Der beste Einstieg ist nicht, jede Abkürzung im Regelwerk auswendig zu lernen. Besser ist ein kleiner Standardprozess: Lies die Ausschreibung vollständig, frage bei Unklarheiten die Organisation, prüfe Medikamente über seriöse Stellen und verzichte auf dubiose Supplements. Wenn du krank bist oder verletzt fährst, ist die erste Frage ohnehin nicht „Darf ich das einnehmen?“, sondern „Sollte ich überhaupt starten?“

Fortgeschrittene und Teams: Verantwortung wandert mit

Wer andere zum Event mitnimmt, ein Team organisiert oder jüngere Fahrer:innen betreut, hat eine zusätzliche Rolle. Du musst nicht zum Anti-Doping-Experten werden, aber du solltest keine schlechten Gewohnheiten weitergeben. Aussagen wie „Das nehmen alle“ oder „Wird schon passen“ sind im offiziellen Sportkontext wertlos.

Praktischer ist eine kurze Team-Routine: Vor der Reise teilt ihr die Ausschreibung, jede Person prüft eigene Medikamente, Supplements werden nicht ungefragt weitergegeben, und bei Unsicherheit wird eine offizielle Stelle kontaktiert. Gerade bei internationalen Events mit Sprachbarrieren ist es sinnvoll, Fragen schriftlich zu stellen und Antworten aufzubewahren. Das klingt trocken, ist aber weniger stressig als Diskussionen am Renntag.

Was dieser Check nicht leisten kann

Clean Sport ist kein Thema, das sich mit einem Blogpost vollständig lösen lässt. Die WADA-Liste, nationale Regelungen, TUE-Verfahren und Eventbedingungen können komplex sein. Außerdem unterscheiden sich die Zuständigkeiten je nachdem, ob du in Deutschland, Österreich, der Schweiz oder bei einem internationalen Verband startest. Deshalb ist der wichtigste praktische Punkt: Nutze Primärquellen und offizielle Kontaktwege, nicht Forenmeinungen oder alte Chatnachrichten.

Auch medizinisch gilt: Wenn du Medikamente brauchst, sprich mit qualifizierten Fachleuten. Ein Longboard-Blog kann dir helfen, die richtigen Fragen früher zu stellen.
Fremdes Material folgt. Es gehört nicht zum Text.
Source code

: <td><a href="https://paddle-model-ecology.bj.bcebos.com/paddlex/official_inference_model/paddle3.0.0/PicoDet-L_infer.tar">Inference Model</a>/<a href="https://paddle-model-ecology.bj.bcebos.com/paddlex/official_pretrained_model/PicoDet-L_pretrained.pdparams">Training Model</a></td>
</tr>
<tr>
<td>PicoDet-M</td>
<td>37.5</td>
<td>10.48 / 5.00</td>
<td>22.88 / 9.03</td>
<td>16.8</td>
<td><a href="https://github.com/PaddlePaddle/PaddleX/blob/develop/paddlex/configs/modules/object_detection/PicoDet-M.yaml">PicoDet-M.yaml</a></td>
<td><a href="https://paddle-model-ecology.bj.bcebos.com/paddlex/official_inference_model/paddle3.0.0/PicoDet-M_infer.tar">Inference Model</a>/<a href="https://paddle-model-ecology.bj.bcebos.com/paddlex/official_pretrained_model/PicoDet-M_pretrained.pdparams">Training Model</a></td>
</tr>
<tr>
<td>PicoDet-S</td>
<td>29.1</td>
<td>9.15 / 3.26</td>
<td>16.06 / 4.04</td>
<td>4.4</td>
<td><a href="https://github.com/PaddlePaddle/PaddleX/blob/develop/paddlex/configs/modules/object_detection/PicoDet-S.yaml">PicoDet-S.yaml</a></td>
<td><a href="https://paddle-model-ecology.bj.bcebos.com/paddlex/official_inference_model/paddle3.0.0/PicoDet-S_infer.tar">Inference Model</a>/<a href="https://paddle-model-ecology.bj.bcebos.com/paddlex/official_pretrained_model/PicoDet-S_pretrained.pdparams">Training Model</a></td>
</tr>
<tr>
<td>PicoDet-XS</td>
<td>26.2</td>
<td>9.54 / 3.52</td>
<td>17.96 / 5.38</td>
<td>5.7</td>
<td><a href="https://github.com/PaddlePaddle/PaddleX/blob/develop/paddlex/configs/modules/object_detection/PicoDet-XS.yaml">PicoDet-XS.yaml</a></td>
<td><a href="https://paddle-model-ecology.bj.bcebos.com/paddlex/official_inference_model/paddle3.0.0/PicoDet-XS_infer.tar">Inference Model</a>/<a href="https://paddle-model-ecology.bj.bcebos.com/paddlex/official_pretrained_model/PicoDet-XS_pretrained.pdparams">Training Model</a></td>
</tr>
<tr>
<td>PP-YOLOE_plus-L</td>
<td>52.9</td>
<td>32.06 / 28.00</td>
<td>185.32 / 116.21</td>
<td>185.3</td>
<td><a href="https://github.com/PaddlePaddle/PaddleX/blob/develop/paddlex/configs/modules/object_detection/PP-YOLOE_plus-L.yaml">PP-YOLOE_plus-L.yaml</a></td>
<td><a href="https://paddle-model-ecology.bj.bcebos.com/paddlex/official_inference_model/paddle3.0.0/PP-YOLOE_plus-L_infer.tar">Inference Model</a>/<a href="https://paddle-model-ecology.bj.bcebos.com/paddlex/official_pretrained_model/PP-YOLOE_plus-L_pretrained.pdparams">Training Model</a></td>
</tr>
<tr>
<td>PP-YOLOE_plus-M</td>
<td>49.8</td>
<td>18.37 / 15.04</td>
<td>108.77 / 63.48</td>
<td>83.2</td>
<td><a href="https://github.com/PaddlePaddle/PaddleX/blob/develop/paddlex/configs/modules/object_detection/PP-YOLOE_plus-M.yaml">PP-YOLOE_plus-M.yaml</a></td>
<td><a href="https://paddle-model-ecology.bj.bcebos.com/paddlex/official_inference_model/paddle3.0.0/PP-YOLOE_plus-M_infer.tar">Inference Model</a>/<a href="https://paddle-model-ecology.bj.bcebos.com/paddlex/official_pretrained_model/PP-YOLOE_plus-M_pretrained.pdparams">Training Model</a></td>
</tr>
Er kann nicht entscheiden, welches Medikament du nehmen darfst oder sollst.

Fazit: Vorbereitung ist mehr als Rollen und Bearings

Die World-Skate-/ITA-Kommunikation zeigt, dass Clean Sport 2026 Teil des offiziellen Skate- und Rollsport-Alltags bleibt. Für Downhill- und Freeride-Fahrer:innen aus dem DACH-Raum heißt das nicht, dass jedes Wochenende kompliziert wird. Es heißt: Wer offiziell startet, sollte seine Hausaufgaben machen.
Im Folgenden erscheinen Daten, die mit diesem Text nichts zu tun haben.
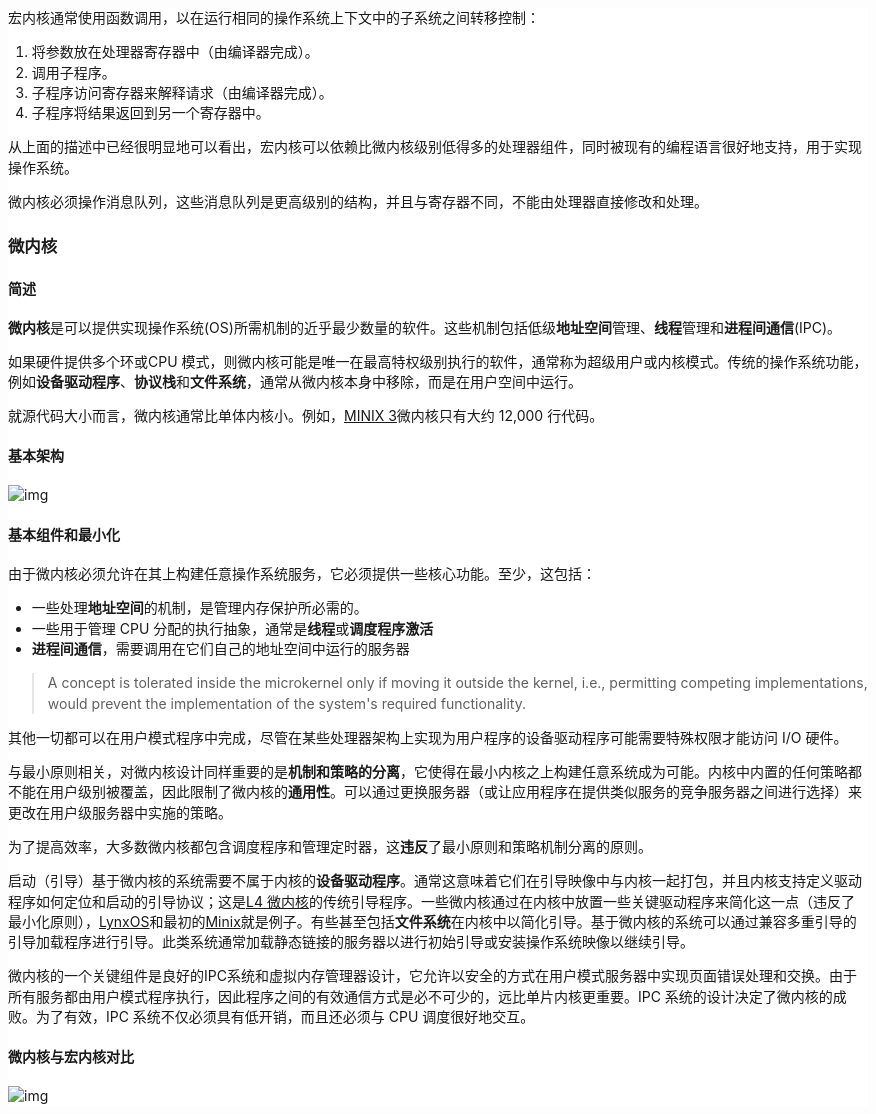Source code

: 宏内核通常使用函数调用，以在运行相同的操作系统上下文中的子系统之间转移控制：

1. 将参数放在处理器寄存器中（由编译器完成）。
2. 调用子程序。
3. 子程序访问寄存器来解释请求（由编译器完成）。
4. 子程序将结果返回到另一个寄存器中。

从上面的描述中已经很明显地可以看出，宏内核可以依赖比微内核级别低得多的处理器组件，同时被现有的编程语言很好地支持，用于实现操作系统。

微内核必须操作消息队列，这些消息队列是更高级别的结构，并且与寄存器不同，不能由处理器直接修改和处理。

### 微内核

#### 简述

**微内核**是可以提供实现操作系统(OS)所需机制的近乎最少数量的软件。这些机制包括低级**地址空间**管理、**线程**管理和**进程间通信**(IPC)。

如果硬件提供多个环或CPU 模式，则微内核可能是唯一在最高特权级别执行的软件，通常称为超级用户或内核模式。传统的操作系统功能，例如**设备驱动程序**、**协议栈**和**文件系统**，通常从微内核本身中移除，而是在用户空间中运行。

就源代码大小而言，微内核通常比单体内核小。例如，[MINIX 3](https://en.wikipedia.org/wiki/MINIX_3)微内核只有大约 12,000 行代码。

#### 基本架构

![img](https://pic1.zhimg.com/v2-37f71d33d412bc0fdb6bb6839c1812f4_b.jpg)

#### 基本组件和最小化

由于微内核必须允许在其上构建任意操作系统服务，它必须提供一些核心功能。至少，这包括：

- 一些处理**地址空间**的机制，是管理内存保护所必需的。
- 一些用于管理 CPU 分配的执行抽象，通常是**线程**或**调度程序激活**
- **进程间通信**，需要调用在它们自己的地址空间中运行的服务器

> A concept is tolerated inside the microkernel only if moving it outside the kernel, i.e., permitting competing implementations, would prevent the implementation of the system's required functionality.

其他一切都可以在用户模式程序中完成，尽管在某些处理器架构上实现为用户程序的设备驱动程序可能需要特殊权限才能访问 I/O 硬件。

与最小原则相关，对微内核设计同样重要的是**机制和策略的分离**，它使得在最小内核之上构建任意系统成为可能。内核中内置的任何策略都不能在用户级别被覆盖，因此限制了微内核的**通用性**。可以通过更换服务器（或让应用程序在提供类似服务的竞争服务器之间进行选择）来更改在用户级服务器中实施的策略。

为了提高效率，大多数微内核都包含调度程序和管理定时器，这**违反**了最小原则和策略机制分离的原则。

启动（引导）基于微内核的系统需要不属于内核的**设备驱动程序**。通常这意味着它们在引导映像中与内核一起打包，并且内核支持定义驱动程序如何定位和启动的引导协议；这是[L4 微内核](https://en.wikipedia.org/wiki/L4_microkernel_family)的传统引导程序。一些微内核通过在内核中放置一些关键驱动程序来简化这一点（违反了最小化原则），[LynxOS](https://en.wikipedia.org/wiki/LynxOS)和最初的[Minix](https://en.wikipedia.org/wiki/Minix)就是例子。有些甚至包括**文件系统**在内核中以简化引导。基于微内核的系统可以通过兼容多重引导的引导加载程序进行引导。此类系统通常加载静态链接的服务器以进行初始引导或安装操作系统映像以继续引导。

微内核的一个关键组件是良好的IPC系统和虚拟内存管理器设计，它允许以安全的方式在用户模式服务器中实现页面错误处理和交换。由于所有服务都由用户模式程序执行，因此程序之间的有效通信方式是必不可少的，远比单片内核更重要。IPC 系统的设计决定了微内核的成败。为了有效，IPC 系统不仅必须具有低开销，而且还必须与 CPU 调度很好地交互。

#### 微内核与宏内核对比

![img](https://media.geeksforgeeks.org/wp-content/uploads/Difference.jpeg)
Die Quintessenz ist einfach: Prüfe Eventregeln, Medikamente und Supplements so selbstverständlich wie Achsmuttern, Rollen und Helm. Wenn alles unkritisch ist, fährst du entspannter. Wenn etwas unklar ist, findest du es vor der Reise heraus — nicht erst, wenn du eigentlich auf der Strecke stehen wolltest.